• _What you need to do_:
1. Quote the passage from the CodeView debug info thread starting at "David Blaikie via" and ending at "in the backend.".
2. According to the CodeView debug info thread, why could the proposed LLVMCodeView library be submitted independently? Answer in one to three sentences.
─── Excerpt ───
David Blaikie via llvm-dev

2015-Oct-31 22:19 UTC

head link

[llvm-dev] [cfe-dev] RFC: CodeView debug info emission in Clang/LLVM

On Sat, Oct 31, 2015 at 3:07 PM, Zachary Turner via llvm-dev <
llvm-dev at lists.llvm.org> wrote:
> Definitely having someone who knows both formats well would be an
> advantage.  Dave B might be in the best position to do this, so hopefully
> he can provide a couple more examples of areas where he has trouble
> expressing CV information entirely in the backend.
>
> Regardless of what everyone ends up deciding on with regards to the
> front-end / back-discussion, I want to suggest separating the work into
> separate pieces that can go in independently of each other.
>
> For example, the proposed LLVMCodeView library, which simply reads and
> writes raw CV records, seems to be orthogonal to this discussion and could
> be submitted independently.
>
I haven't looked at the patch in general, but that sounds quite plausible -
unit tests or what-have-you that demonstrate the expected behavior
regardless of wehre it ultimately ends up being used from (LLVM, Clang, or
both)

>
> On Sat, Oct 31, 2015 at 12:04 PM Robinson, Paul via llvm-dev <
> llvm-dev at lists.llvm.org> wrote:
>
>> The details of the mangling would be ABI dependent not
debug-info-format
>> dependent.  Metadata already allows conveying a mangled name into LLVM,
as
>> David Blaikie mentioned, so that's not really an issue. The
frontend knows
>> how to construct the mangled name, the backend knows where the mangled
name
>> goes in the final debug info.  It's a pretty reasonable separation
of
>> concerns.
>>
>>
>>
>> I didn't see anything in this quickie overview of CodeView that
wouldn't
>> be expressible in DWARF, so there's nothing (yet) persuasive to
suggest
>> metadata should be format-aware.  It would be worthwhile for somebody
>> knowledgeable in one format to take a good detailed look at the other,
just
>> to make sure; please provide a link to the detailed CodeView
description
>> when it becomes available.
>>
>>
>>
>> Regarding source-language awareness of the debug-info generator,
that's
>> really not a concern (and I say this as someone who once helped add
DWARF
>> emission of COBOL-specific entries to a compiler backend that was not
>> entirely clear how to spell COBOL).  You need an API that is able to
>> specify the constructs used by the language, and the rest of it is just
>> processing those record types the way they're supposed to be.  The
backend
>> is not doing any language-semantic analysis of the info, it's just
doing
>> what it's told.
─── Data section ───
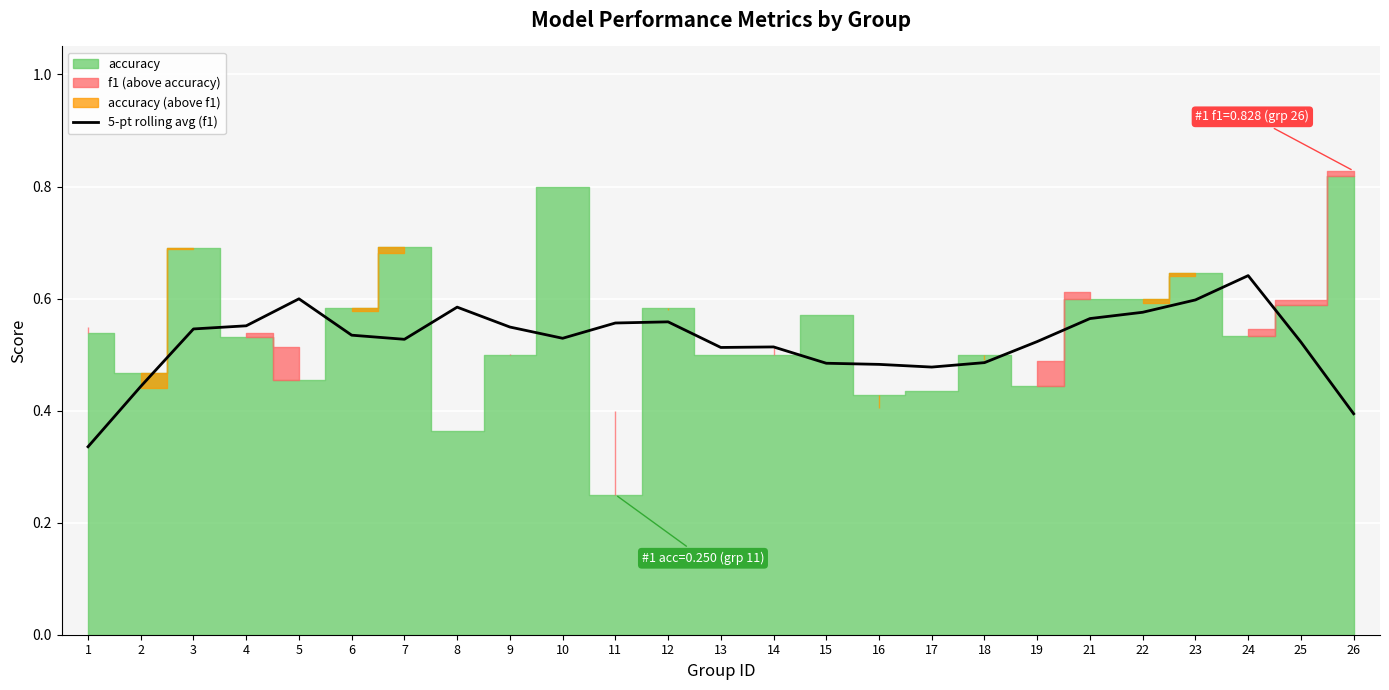

Is it true that 5-pt rolling avg (f1) equals 0.1 at 2?

False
───
• _Solution list_:
1.
David Blaikie via llvm-dev

2015-Oct-31 22:19 UTC

head link

[llvm-dev] [cfe-dev] RFC: CodeView debug info emission in Clang/LLVM

On Sat, Oct 31, 2015 at 3:07 PM, Zachary Turner via llvm-dev <
llvm-dev at lists.llvm.org> wrote:
> Definitely having someone who knows both formats well would be an
> advantage.  Dave B might be in the best position to do this, so hopefully
> he can provide a couple more examples of areas where he has trouble
> expressing CV information entirely in the backend.

2. The library only reads and writes raw CV records. That makes it orthogonal to the front-end/back-end discussion, so it can go in separately.